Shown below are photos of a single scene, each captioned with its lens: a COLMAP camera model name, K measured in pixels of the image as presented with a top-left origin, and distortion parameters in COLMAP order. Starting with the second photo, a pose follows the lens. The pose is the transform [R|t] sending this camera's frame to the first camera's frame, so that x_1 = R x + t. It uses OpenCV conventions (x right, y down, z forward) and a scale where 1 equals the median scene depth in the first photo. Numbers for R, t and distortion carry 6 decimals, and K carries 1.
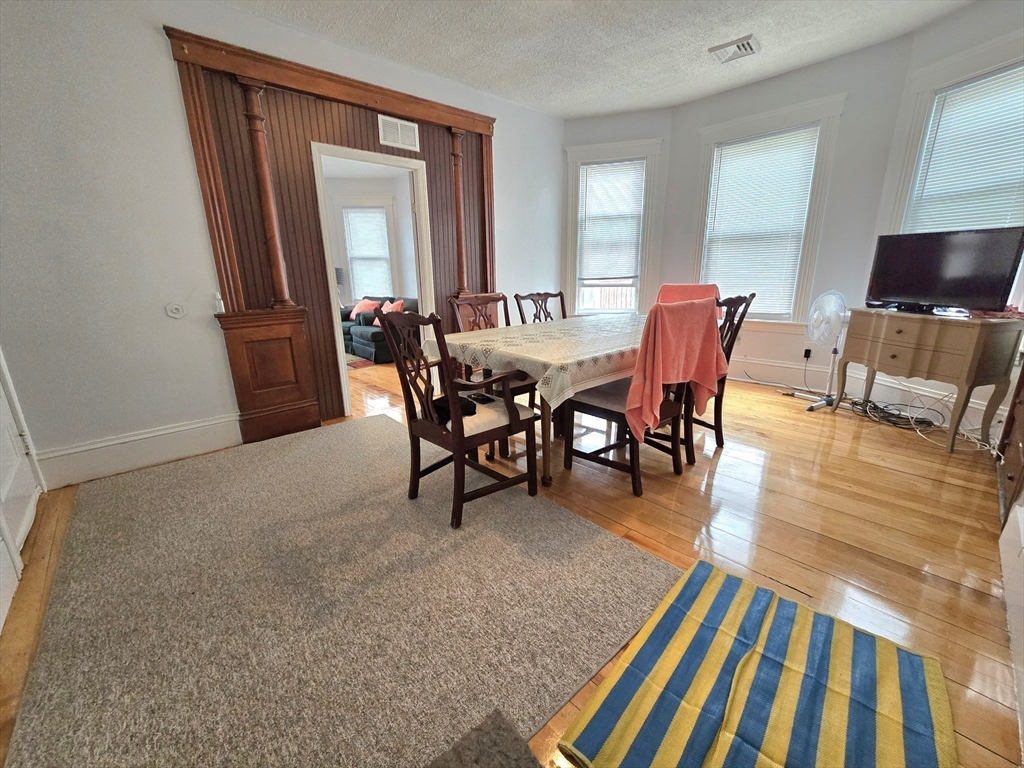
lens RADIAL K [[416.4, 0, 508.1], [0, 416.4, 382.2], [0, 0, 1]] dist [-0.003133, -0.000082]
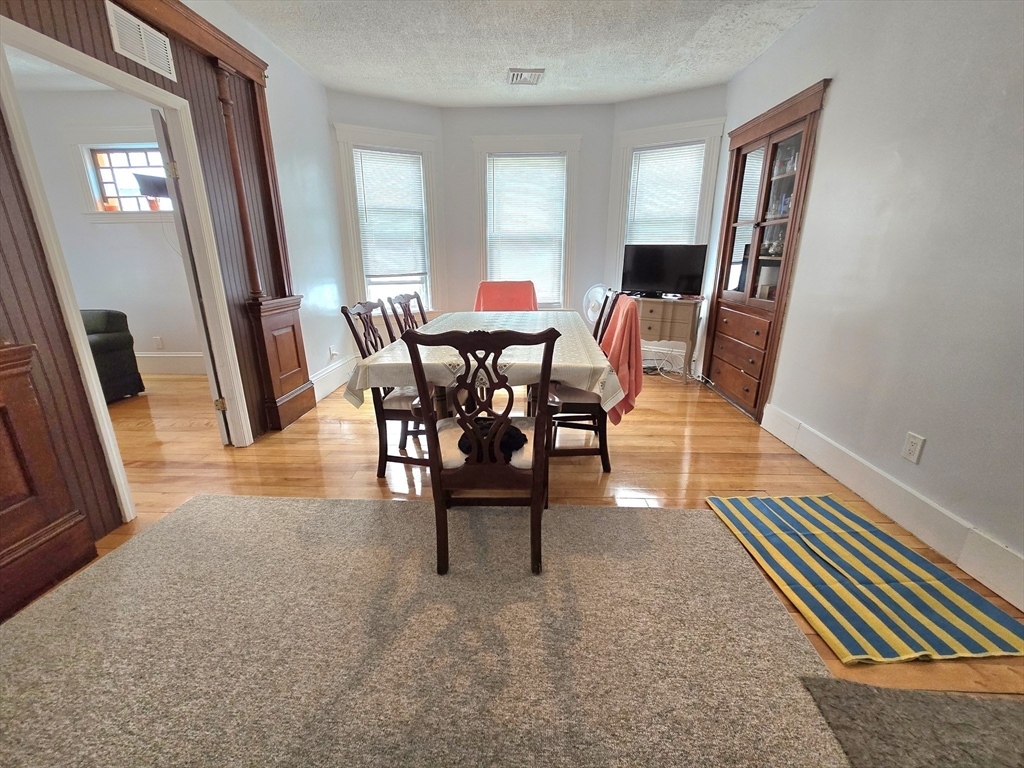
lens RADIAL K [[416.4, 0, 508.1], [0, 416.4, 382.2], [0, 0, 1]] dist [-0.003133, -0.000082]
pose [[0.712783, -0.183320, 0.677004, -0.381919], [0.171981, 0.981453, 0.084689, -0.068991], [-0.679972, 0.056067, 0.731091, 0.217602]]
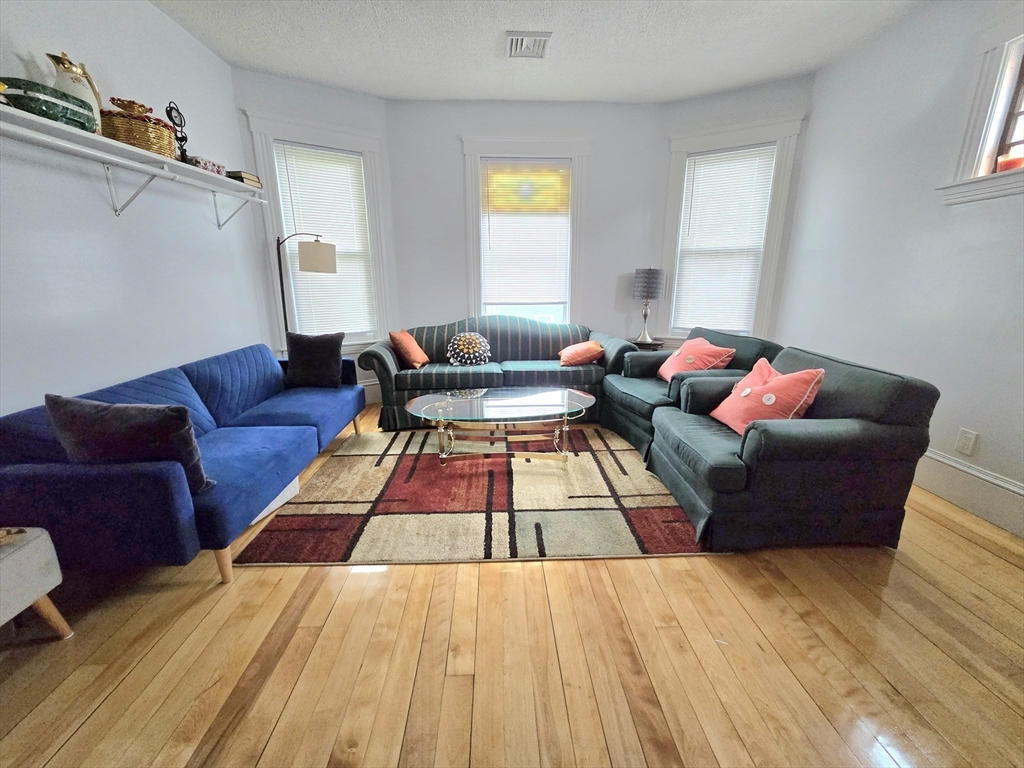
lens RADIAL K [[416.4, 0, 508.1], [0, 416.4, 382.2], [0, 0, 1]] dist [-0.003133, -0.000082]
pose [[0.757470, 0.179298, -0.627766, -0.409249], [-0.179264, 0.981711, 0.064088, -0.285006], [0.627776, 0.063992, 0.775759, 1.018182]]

··········

*Aim of the exercise*
Lay out the text lines above for all the items as a JSON list of strings, one string per line, with blank lines dropped and the pictures left out.

*Written solution*
[
  "Shown below are photos of a single scene, each captioned with its lens: a COLMAP camera model name, K measured in pixels of the image as presented with a top-left origin, and distortion parameters in COLMAP order. Starting with the second photo, a pose follows the lens. The pose is the transform [R|t] sending this camera's frame to the first camera's frame, so that x_1 = R x + t. It uses OpenCV conventions (x right, y down, z forward) and a scale where 1 equals the median scene depth in the first photo. Numbers for R, t and distortion carry 6 decimals, and K carries 1.",
  "lens RADIAL K [[416.4, 0, 508.1], [0, 416.4, 382.2], [0, 0, 1]] dist [-0.003133, -0.000082]",
  "lens RADIAL K [[416.4, 0, 508.1], [0, 416.4, 382.2], [0, 0, 1]] dist [-0.003133, -0.000082]",
  "pose [[0.712783, -0.183320, 0.677004, -0.381919], [0.171981, 0.981453, 0.084689, -0.068991], [-0.679972, 0.056067, 0.731091, 0.217602]]",
  "lens RADIAL K [[416.4, 0, 508.1], [0, 416.4, 382.2], [0, 0, 1]] dist [-0.003133, -0.000082]",
  "pose [[0.757470, 0.179298, -0.627766, -0.409249], [-0.179264, 0.981711, 0.064088, -0.285006], [0.627776, 0.063992, 0.775759, 1.018182]]"
]